╭─ Data supplied
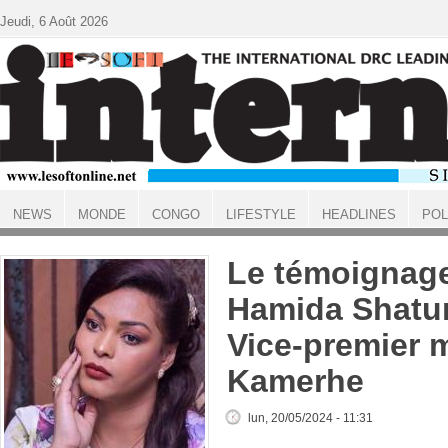
Aller au contenu principal
Jeudi, 6 Août 2026
NEWS
MONDE
CONGO
LIFESTYLE
HEADLINES
POL
ACCUEIL
Le témoignage
Hamida Shatur
Vice-premier m
Kamerhe
lun, 20/05/2024 - 11:31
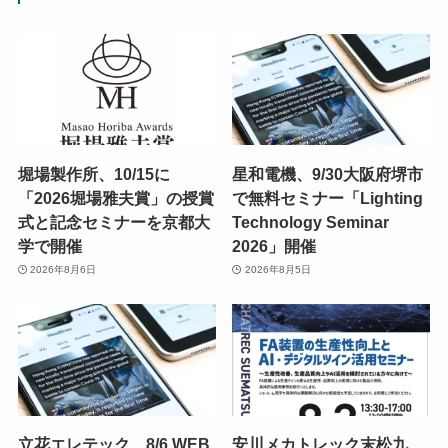
堀場製作所、10/15に
星和電機、9/30大阪府堺市
「2026堀場雅夫賞」の授賞
で無料セミナー「Lighting
式と記念セミナーを京都大
Technology Seminar
学で開催
2026」開催
2026年8月6日
2026年8月5日
立花エレテック、8/6 WEB
安川メカトレック末松九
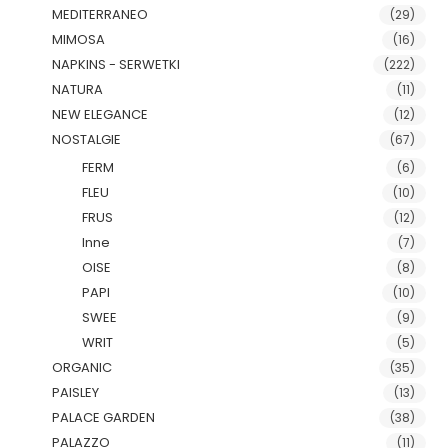
MEDITERRANEO
(29)
MIMOSA
(16)
NAPKINS - SERWETKI
(222)
NATURA
(11)
NEW ELEGANCE
(12)
NOSTALGIE
(67)
FERM
(6)
FLEU
(10)
FRUS
(12)
Inne
(7)
OISE
(8)
PAPI
(10)
SWEE
(9)
WRIT
(5)
ORGANIC
(35)
PAISLEY
(13)
PALACE GARDEN
(38)
PALAZZO
(11)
╰─
- _Task requirements_:
Express every line of text read from the rows above as a Markdown table with two columns, No. and Text. Number the lines in order, skip blank lines, and leave the pictures out.

- _Task result_:
| No. | Text |
|---|---|
| 1 | Aller au contenu principal |
| 2 | Jeudi, 6 Août 2026 |
| 3 | NEWS |
| 4 | MONDE |
| 5 | CONGO |
| 6 | LIFESTYLE |
| 7 | HEADLINES |
| 8 | POL |
| 9 | ACCUEIL |
| 10 | Le témoignage |
| 11 | Hamida Shatur |
| 12 | Vice-premier m |
| 13 | Kamerhe |
| 14 | lun, 20/05/2024 - 11:31 |
| 15 | 堀場製作所、10/15に |
| 16 | 星和電機、9/30大阪府堺市 |
| 17 | 「2026堀場雅夫賞」の授賞 |
| 18 | で無料セミナー「Lighting |
| 19 | 式と記念セミナーを京都大 |
| 20 | Technology Seminar |
| 21 | 学で開催 |
| 22 | 2026」開催 |
| 23 | 2026年8月6日 |
| 24 | 2026年8月5日 |
| 25 | 立花エレテック、8/6 WEB |
| 26 | 安川メカトレック末松九 |
| 27 | MEDITERRANEO |
| 28 | (29) |
| 29 | MIMOSA |
| 30 | (16) |
| 31 | NAPKINS - SERWETKI |
| 32 | (222) |
| 33 | NATURA |
| 34 | (11) |
| 35 | NEW ELEGANCE |
| 36 | (12) |
| 37 | NOSTALGIE |
| 38 | (67) |
| 39 | FERM |
| 40 | (6) |
| 41 | FLEU |
| 42 | (10) |
| 43 | FRUS |
| 44 | (12) |
| 45 | Inne |
| 46 | (7) |
| 47 | OISE |
| 48 | (8) |
| 49 | PAPI |
| 50 | (10) |
| 51 | SWEE |
| 52 | (9) |
| 53 | WRIT |
| 54 | (5) |
| 55 | ORGANIC |
| 56 | (35) |
| 57 | PAISLEY |
| 58 | (13) |
| 59 | PALACE GARDEN |
| 60 | (38) |
| 61 | PALAZZO |
| 62 | (11) |